◆ Alıntı:
--

Cuma, Haziran 15, 2007

Ha futbol, ha deprem…

Cehenneme yeni atanan acemi zebaniyi gezdirme görevi usta zebaniye verilmiş। Deneyimli zebani çaylak zebaniye işin inceliklerini öğretirken de cehennem kuyularını gezdiriyormuş.Fokur fokur kaynayan kocaman bir kuyunun başına geldiklerinde usta zebani, "Bak, iyi bak!" demiş "Burada Amerikalılar yanıyor. Kuyunun başında, elinde değnek olan görevliye dikkat et, sen de o işi yapacaksın. Kuyudan çıkmaya çalışanları, ustaların yaptığı gibi değnekle, ateşin içine bastıracaksın ki çıkamasınlar"

--

(Kamera kalibrasyon verileri)
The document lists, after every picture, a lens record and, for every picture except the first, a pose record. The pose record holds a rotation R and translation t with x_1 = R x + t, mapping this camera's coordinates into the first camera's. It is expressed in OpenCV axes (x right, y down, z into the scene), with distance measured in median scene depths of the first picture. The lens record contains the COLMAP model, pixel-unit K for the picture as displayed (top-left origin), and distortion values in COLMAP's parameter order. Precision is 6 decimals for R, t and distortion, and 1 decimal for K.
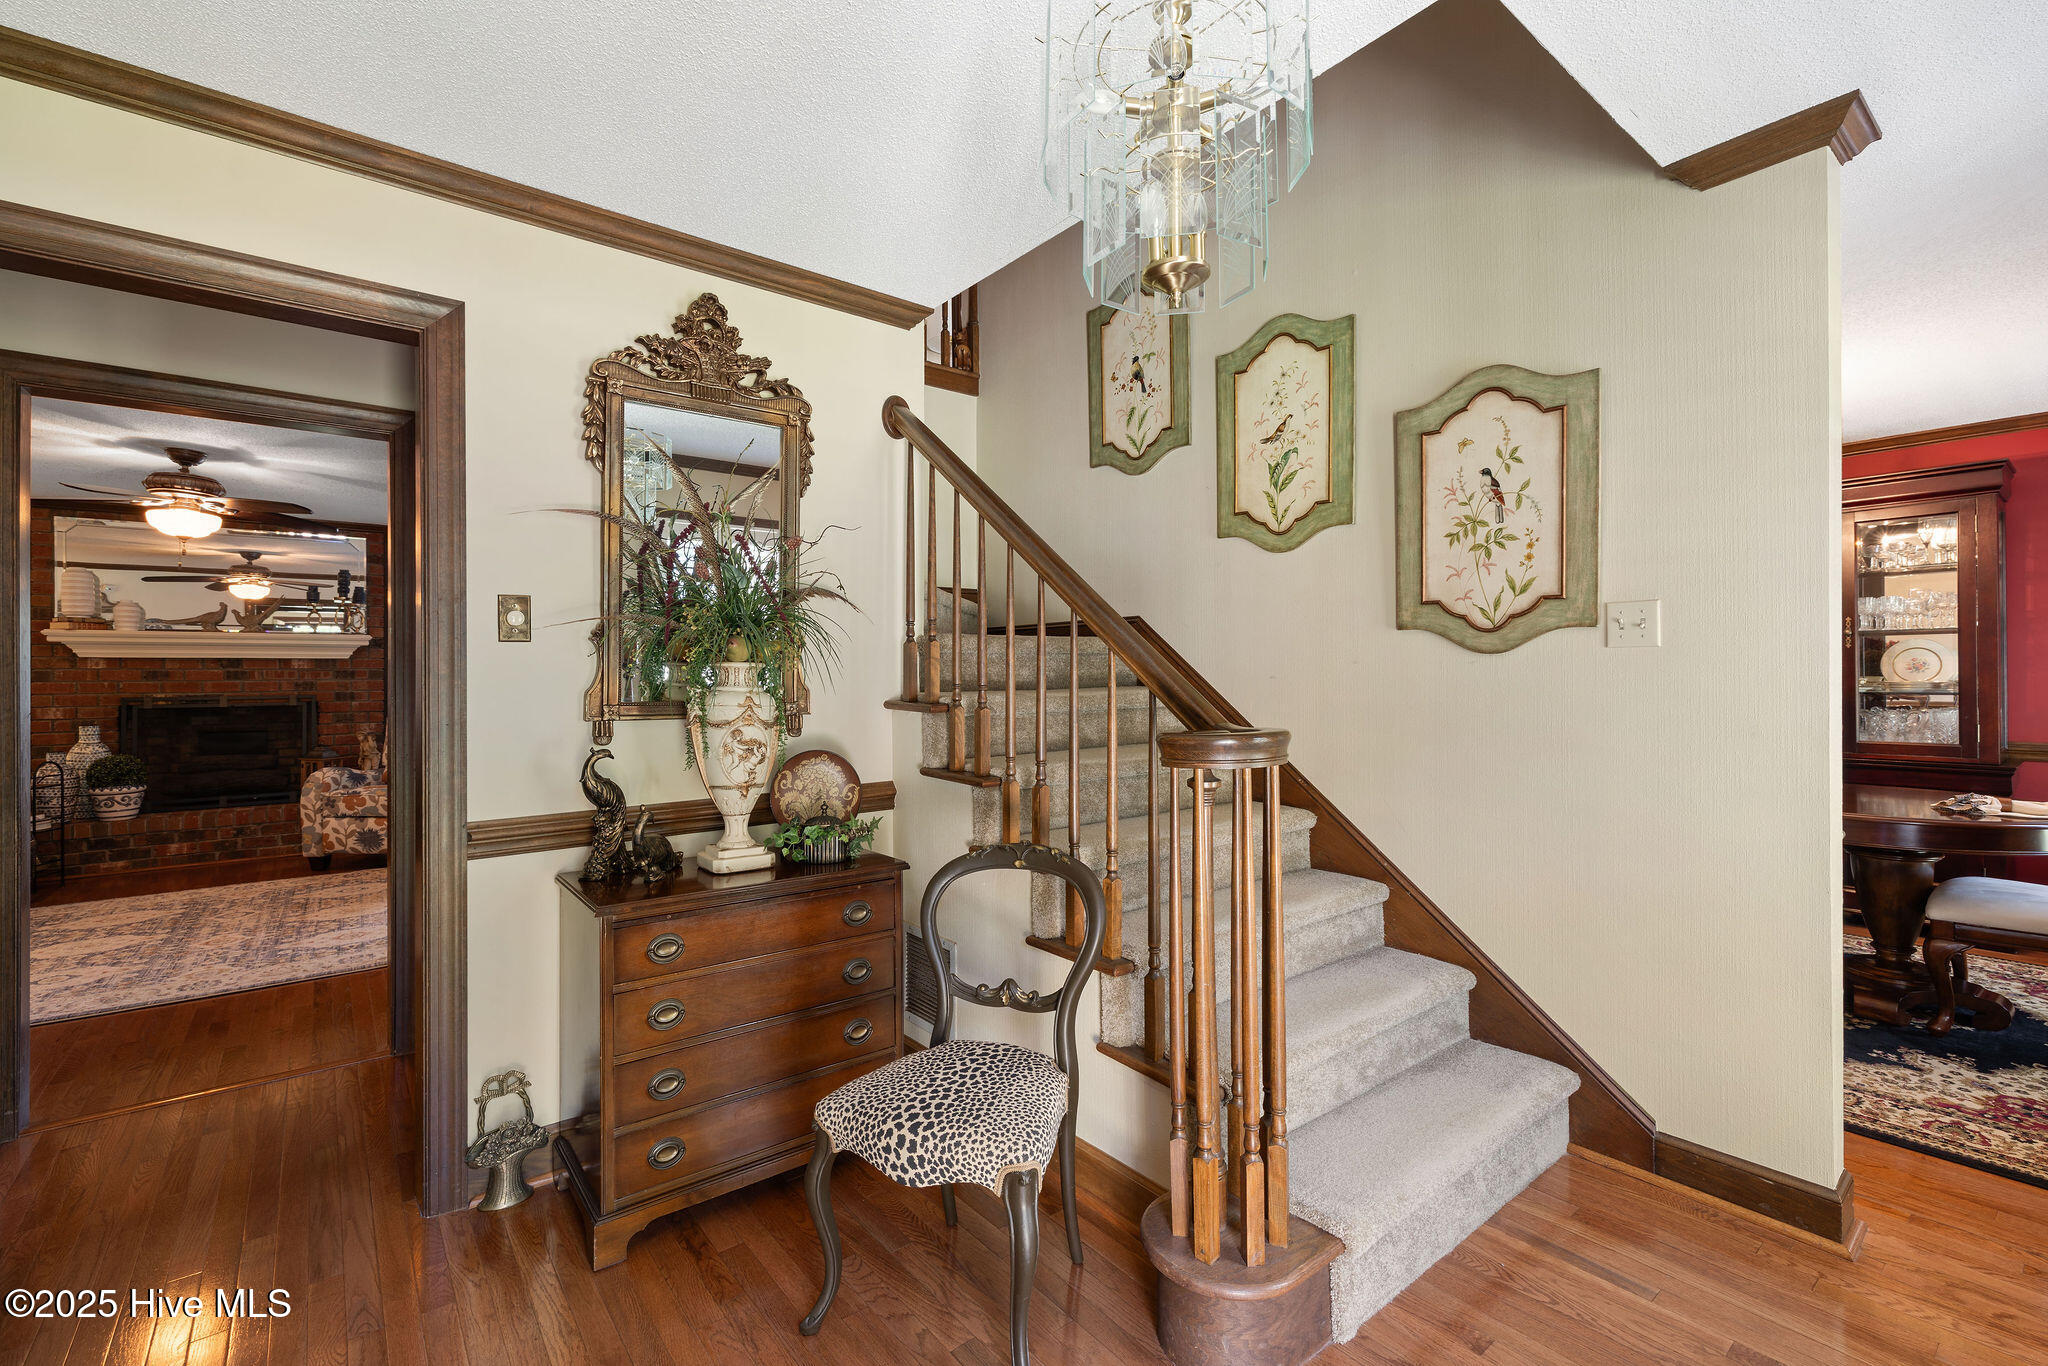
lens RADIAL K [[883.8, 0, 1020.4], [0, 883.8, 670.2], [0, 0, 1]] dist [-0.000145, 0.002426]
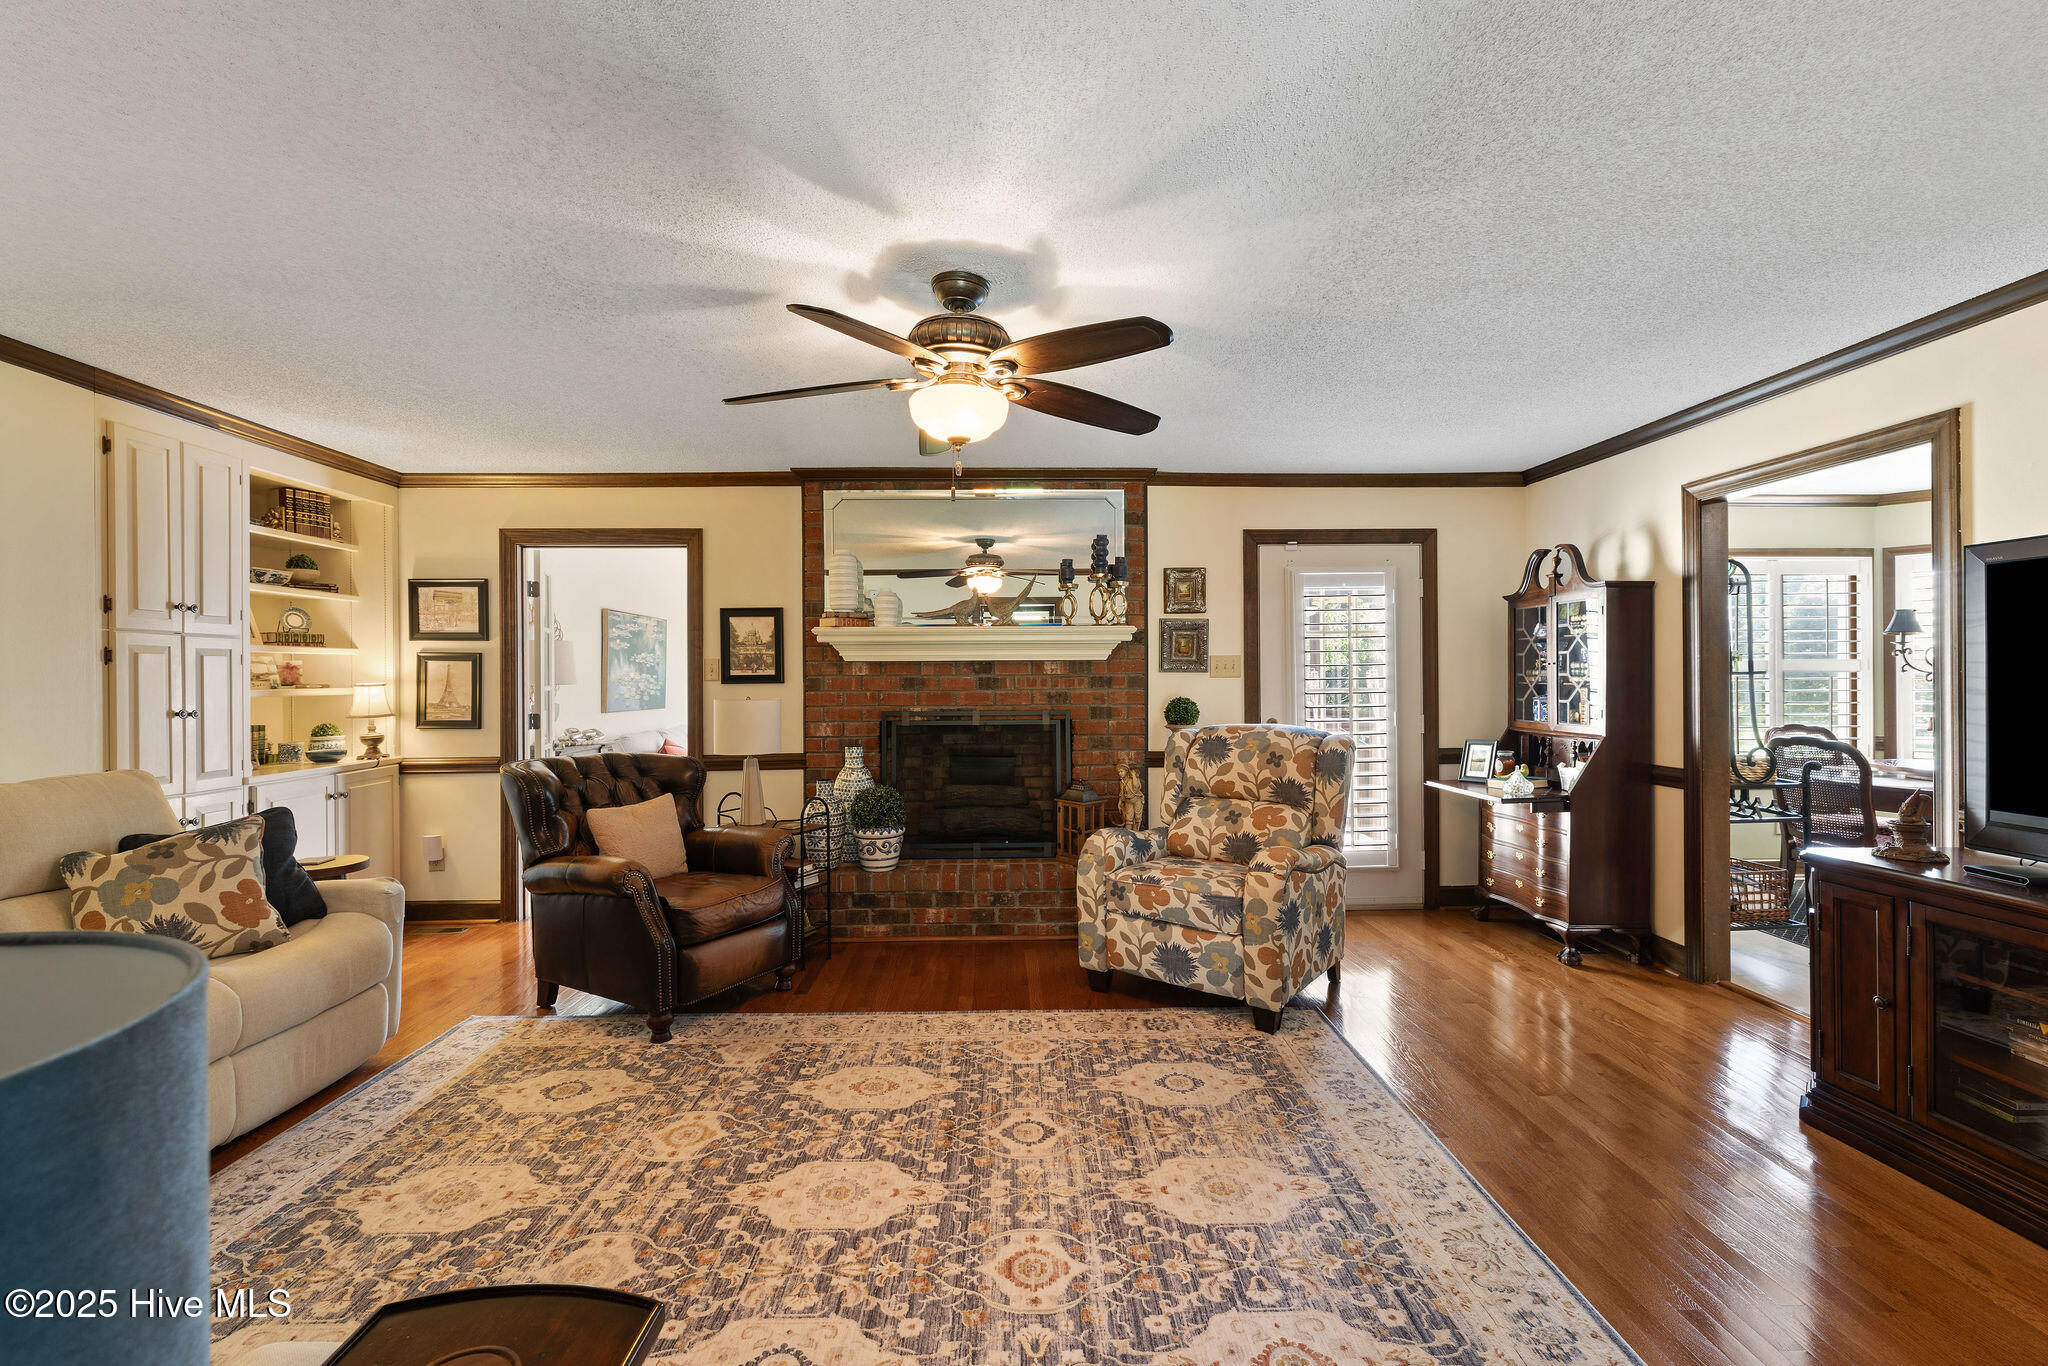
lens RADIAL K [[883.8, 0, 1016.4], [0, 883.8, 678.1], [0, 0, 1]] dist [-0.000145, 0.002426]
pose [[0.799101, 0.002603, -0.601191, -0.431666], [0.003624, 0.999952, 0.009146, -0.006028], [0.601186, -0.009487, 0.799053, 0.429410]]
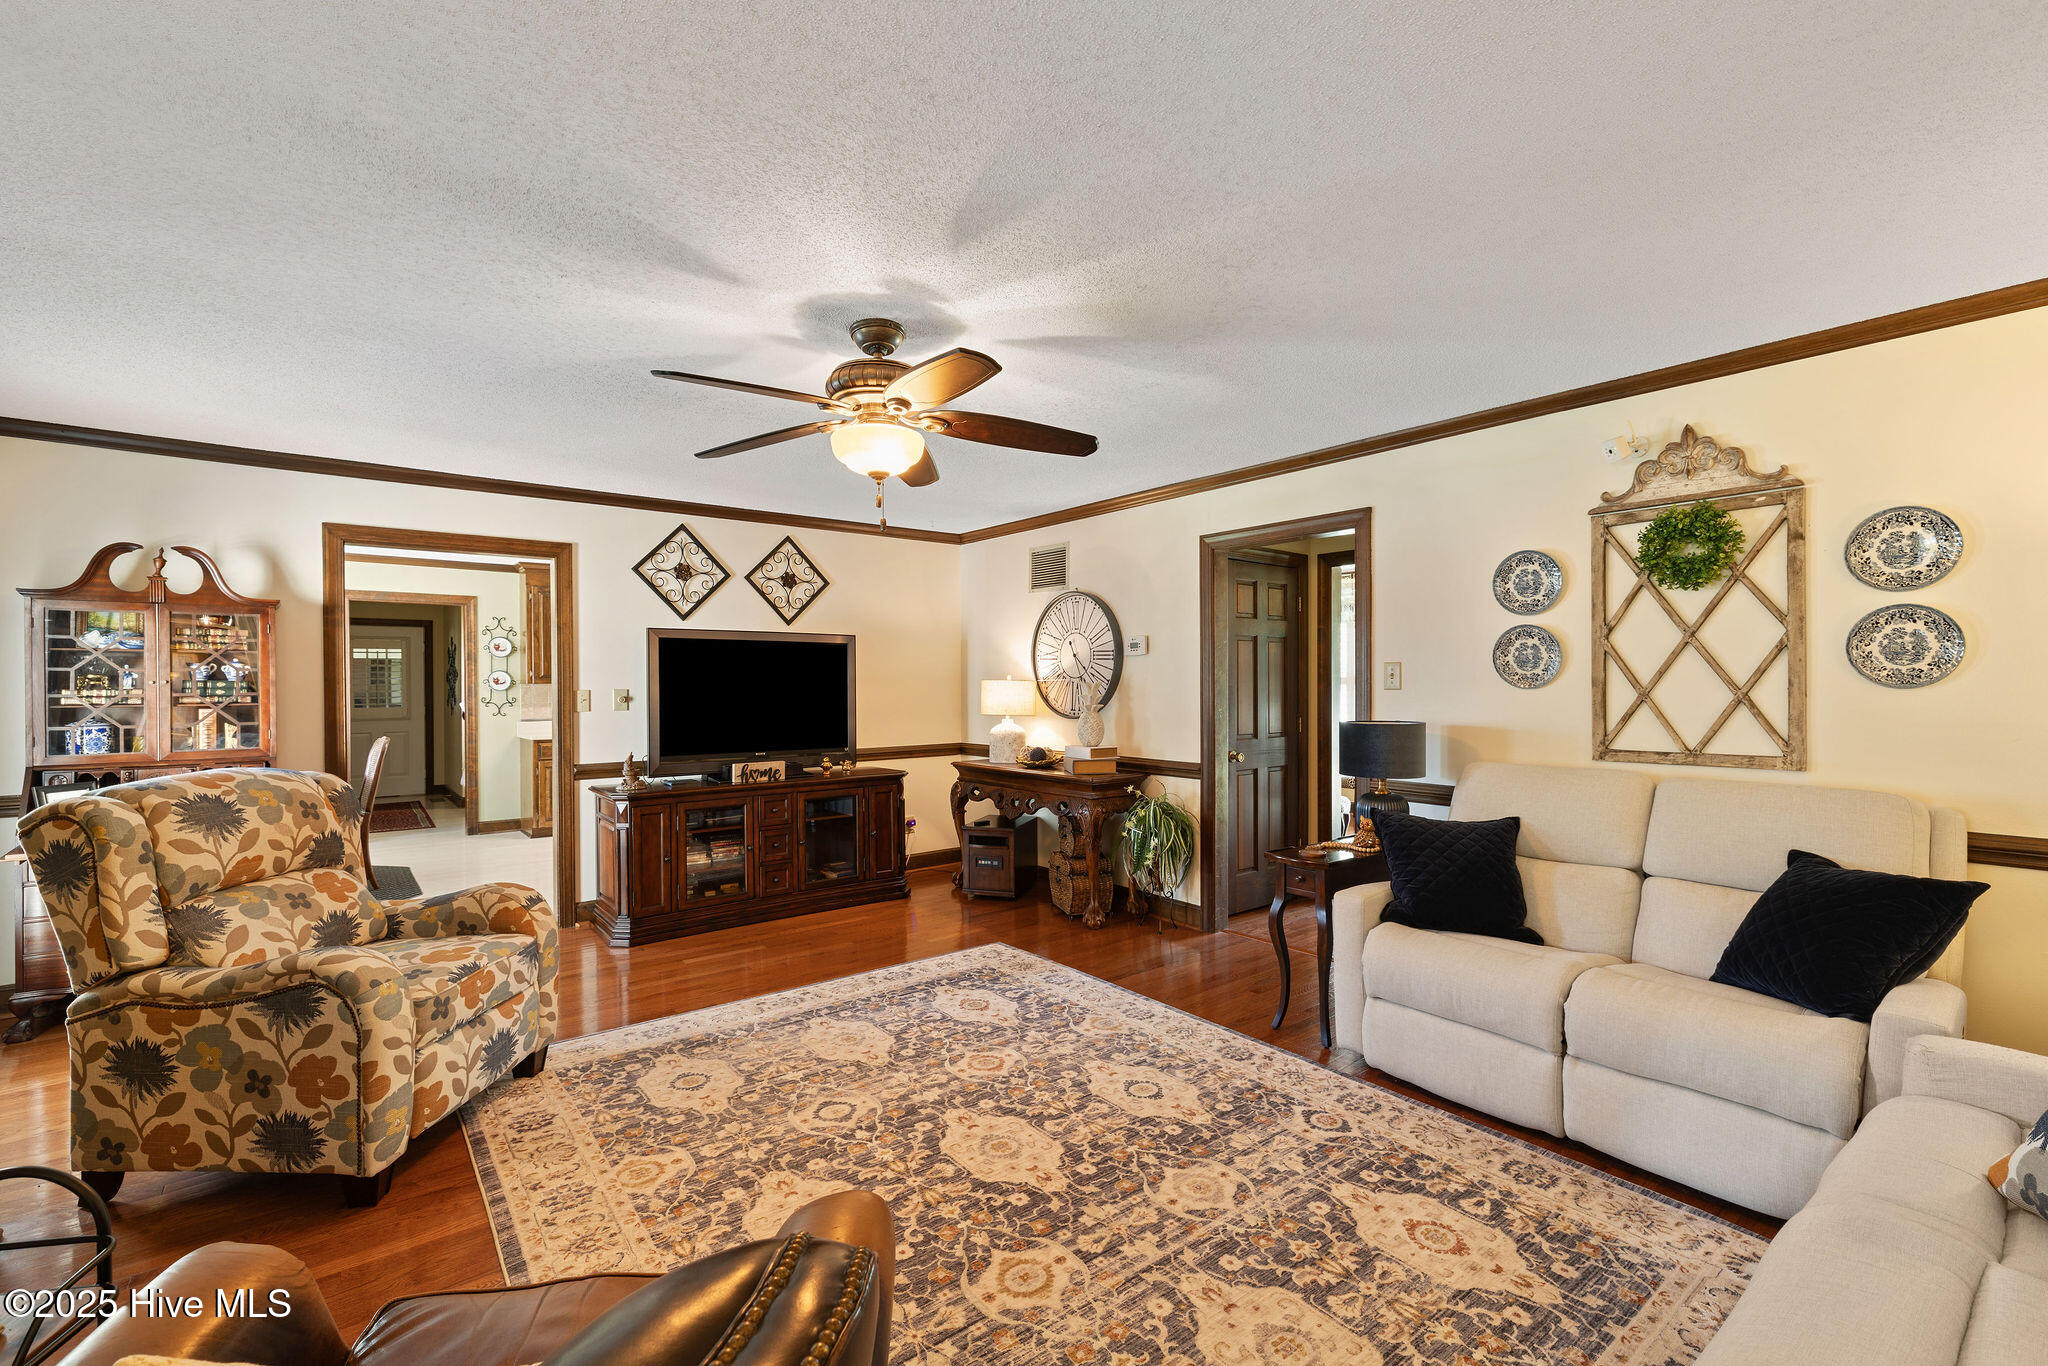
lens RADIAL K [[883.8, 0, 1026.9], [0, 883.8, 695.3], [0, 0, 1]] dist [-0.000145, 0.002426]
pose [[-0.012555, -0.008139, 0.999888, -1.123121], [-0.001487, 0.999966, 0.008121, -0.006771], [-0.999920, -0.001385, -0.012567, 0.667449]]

--

Yukarıdaki alıntıyı baştan sona, tek bir harfini bile değiştirmeden yeniden yazın.

◆ Yanıt Alanı:
Cuma, Haziran 15, 2007

Ha futbol, ha deprem…

Cehenneme yeni atanan acemi zebaniyi gezdirme görevi usta zebaniye verilmiş। Deneyimli zebani çaylak zebaniye işin inceliklerini öğretirken de cehennem kuyularını gezdiriyormuş.Fokur fokur kaynayan kocaman bir kuyunun başına geldiklerinde usta zebani, "Bak, iyi bak!" demiş "Burada Amerikalılar yanıyor. Kuyunun başında, elinde değnek olan görevliye dikkat et, sen de o işi yapacaksın. Kuyudan çıkmaya çalışanları, ustaların yaptığı gibi değnekle, ateşin içine bastıracaksın ki çıkamasınlar"